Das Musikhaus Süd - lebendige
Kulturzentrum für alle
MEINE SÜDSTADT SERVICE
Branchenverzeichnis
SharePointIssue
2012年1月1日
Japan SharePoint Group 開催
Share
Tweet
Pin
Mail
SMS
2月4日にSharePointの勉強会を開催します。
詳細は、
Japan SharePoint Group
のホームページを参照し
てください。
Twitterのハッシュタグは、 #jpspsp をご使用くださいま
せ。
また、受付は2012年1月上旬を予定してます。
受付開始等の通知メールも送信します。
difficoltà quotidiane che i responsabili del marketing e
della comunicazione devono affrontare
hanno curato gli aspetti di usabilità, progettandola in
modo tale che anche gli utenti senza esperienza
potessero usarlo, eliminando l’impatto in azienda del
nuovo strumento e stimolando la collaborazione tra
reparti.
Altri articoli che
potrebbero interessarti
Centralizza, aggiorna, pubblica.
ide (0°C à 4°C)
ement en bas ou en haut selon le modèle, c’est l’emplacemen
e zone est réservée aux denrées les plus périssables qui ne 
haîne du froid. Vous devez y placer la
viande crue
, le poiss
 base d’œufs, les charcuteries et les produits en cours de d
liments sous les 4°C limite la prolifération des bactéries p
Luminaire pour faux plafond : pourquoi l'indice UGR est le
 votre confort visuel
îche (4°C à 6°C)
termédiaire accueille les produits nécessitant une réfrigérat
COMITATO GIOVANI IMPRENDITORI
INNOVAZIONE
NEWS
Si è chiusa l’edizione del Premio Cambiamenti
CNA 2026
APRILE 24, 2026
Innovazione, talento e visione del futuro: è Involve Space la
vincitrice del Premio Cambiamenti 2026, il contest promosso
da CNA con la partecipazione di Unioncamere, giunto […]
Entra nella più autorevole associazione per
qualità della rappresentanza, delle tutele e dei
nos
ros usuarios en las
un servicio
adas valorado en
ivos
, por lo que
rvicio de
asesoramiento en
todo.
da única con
==
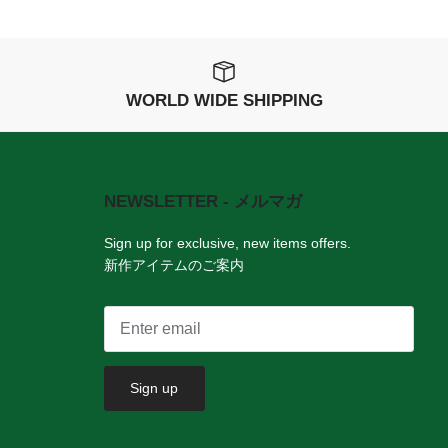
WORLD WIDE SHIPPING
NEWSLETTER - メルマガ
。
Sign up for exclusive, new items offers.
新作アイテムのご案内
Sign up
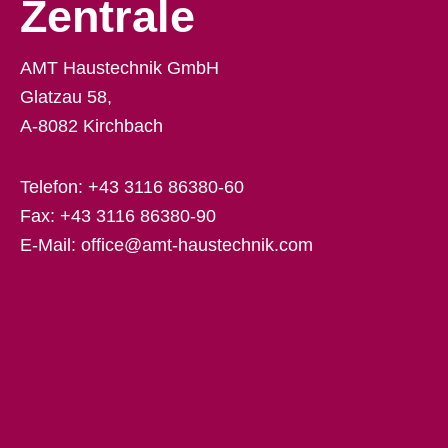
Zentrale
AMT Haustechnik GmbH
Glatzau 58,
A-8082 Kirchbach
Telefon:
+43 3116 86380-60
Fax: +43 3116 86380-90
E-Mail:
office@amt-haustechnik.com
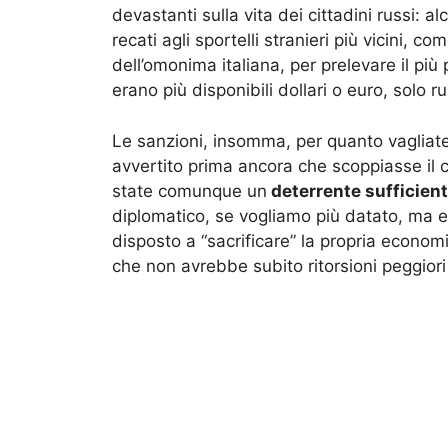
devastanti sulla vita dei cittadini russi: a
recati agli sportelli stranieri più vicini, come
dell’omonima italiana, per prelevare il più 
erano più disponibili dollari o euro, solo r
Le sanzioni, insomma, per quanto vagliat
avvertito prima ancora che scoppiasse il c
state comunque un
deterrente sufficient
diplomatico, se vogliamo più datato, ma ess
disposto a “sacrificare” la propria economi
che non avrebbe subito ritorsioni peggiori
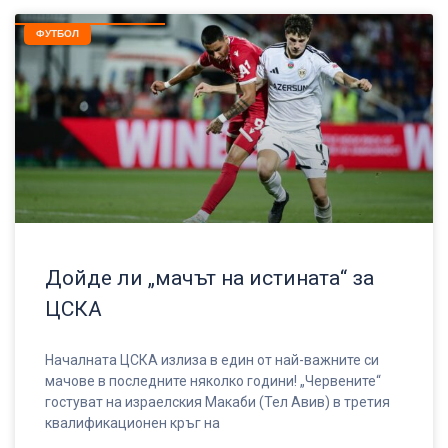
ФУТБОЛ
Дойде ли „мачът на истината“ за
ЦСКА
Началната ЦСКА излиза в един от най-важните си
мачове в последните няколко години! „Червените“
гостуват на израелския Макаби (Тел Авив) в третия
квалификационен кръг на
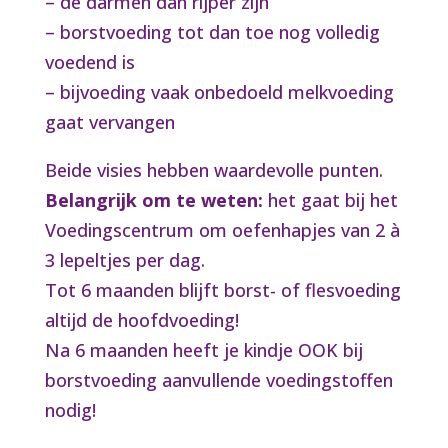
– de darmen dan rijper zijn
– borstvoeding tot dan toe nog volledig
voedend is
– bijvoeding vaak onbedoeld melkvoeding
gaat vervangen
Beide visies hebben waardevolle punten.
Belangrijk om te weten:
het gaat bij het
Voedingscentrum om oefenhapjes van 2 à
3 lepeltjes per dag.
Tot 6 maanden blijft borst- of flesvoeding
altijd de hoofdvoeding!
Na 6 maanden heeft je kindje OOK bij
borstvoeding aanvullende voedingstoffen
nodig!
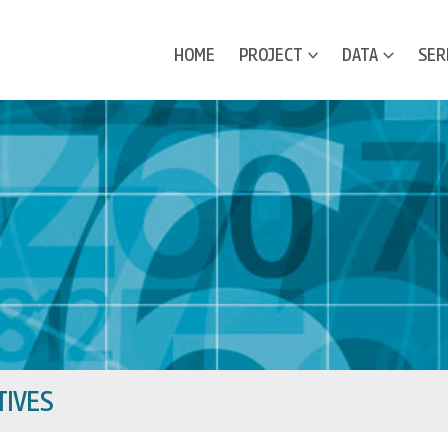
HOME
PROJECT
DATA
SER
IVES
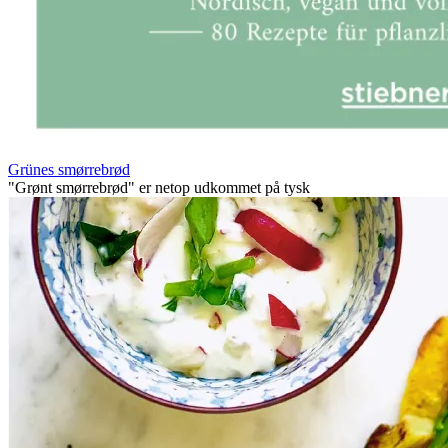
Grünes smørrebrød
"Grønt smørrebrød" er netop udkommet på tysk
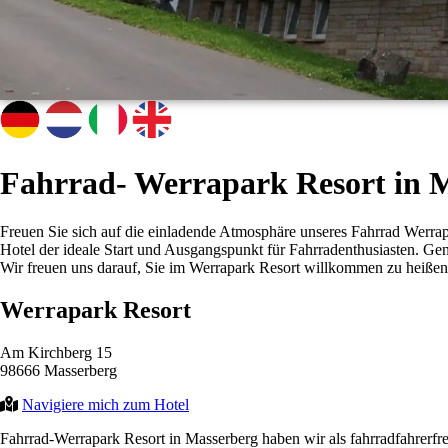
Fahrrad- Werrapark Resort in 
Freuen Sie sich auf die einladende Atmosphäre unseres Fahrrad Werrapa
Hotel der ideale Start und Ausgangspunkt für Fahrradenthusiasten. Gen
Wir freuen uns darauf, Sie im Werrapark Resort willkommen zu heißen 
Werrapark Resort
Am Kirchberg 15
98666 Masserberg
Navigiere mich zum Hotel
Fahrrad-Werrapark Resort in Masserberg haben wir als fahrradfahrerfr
--
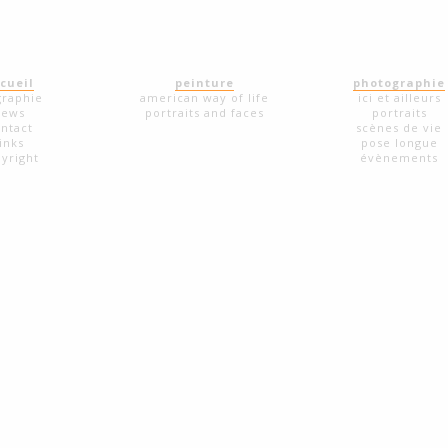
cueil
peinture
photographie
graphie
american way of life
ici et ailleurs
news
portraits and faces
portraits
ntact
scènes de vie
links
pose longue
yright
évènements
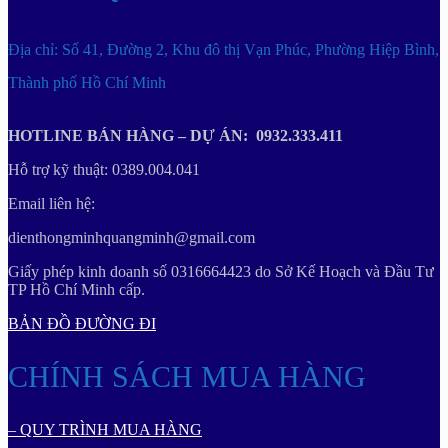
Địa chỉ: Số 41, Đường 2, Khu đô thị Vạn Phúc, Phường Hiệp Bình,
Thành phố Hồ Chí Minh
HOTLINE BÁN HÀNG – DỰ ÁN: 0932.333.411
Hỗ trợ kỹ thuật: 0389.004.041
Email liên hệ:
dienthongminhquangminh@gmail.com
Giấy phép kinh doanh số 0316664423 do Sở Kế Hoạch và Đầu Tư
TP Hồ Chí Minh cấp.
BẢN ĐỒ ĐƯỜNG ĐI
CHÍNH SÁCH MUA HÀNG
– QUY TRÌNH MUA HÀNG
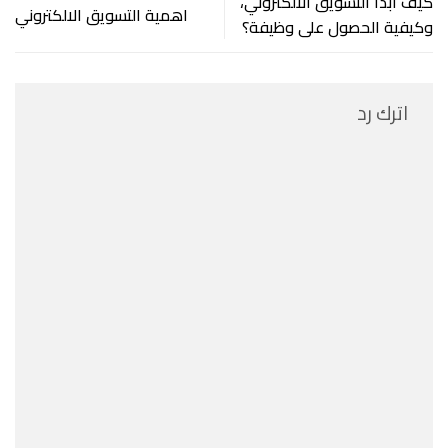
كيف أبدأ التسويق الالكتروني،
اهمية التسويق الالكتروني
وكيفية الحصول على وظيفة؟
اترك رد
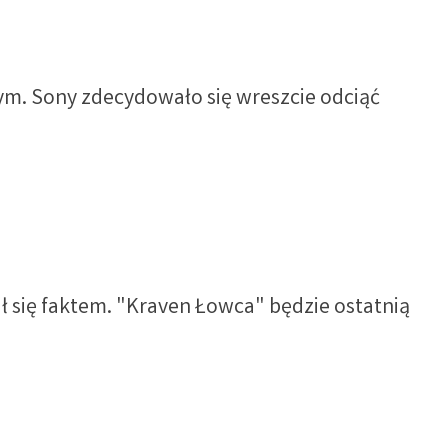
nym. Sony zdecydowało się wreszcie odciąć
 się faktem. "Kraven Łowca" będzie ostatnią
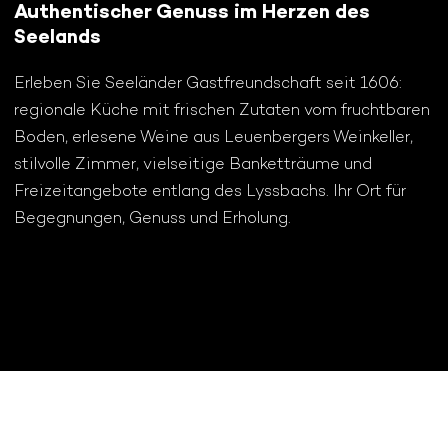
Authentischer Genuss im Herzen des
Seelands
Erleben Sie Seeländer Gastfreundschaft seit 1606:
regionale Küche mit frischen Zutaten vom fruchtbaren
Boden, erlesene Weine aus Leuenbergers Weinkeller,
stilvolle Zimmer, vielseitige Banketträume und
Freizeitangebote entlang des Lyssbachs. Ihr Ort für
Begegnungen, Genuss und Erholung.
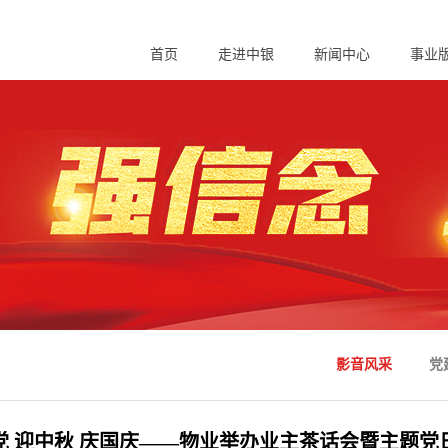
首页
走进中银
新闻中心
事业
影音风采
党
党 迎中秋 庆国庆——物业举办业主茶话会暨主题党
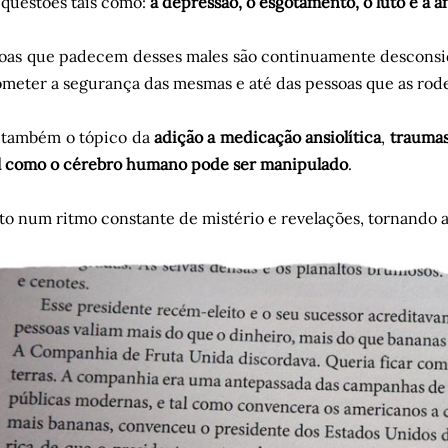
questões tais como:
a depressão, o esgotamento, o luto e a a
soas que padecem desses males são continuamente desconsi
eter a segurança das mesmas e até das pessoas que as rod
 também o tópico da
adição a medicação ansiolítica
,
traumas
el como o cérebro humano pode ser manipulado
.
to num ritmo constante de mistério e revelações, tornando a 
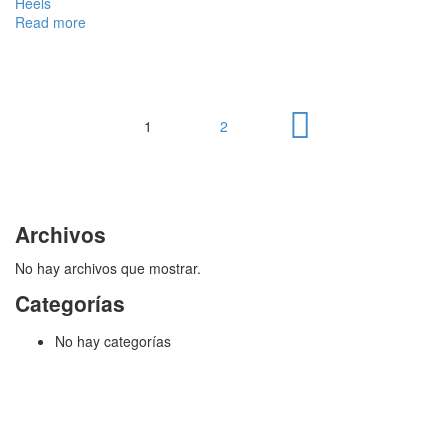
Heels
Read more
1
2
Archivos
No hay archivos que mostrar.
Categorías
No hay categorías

▶ **EXERCISE GOAL**
Go through the material above, and wherever a line holds the word "Resort", copy it.

▶ **REPLY TO THE EXERCISE**
Fahrrad- Werrapark Resort in 
Wir freuen uns darauf, Sie im Werrapark Resort willkommen zu heißen 
Werrapark Resort
Fahrrad-Werrapark Resort in Masserberg haben wir als fahrradfahrerfr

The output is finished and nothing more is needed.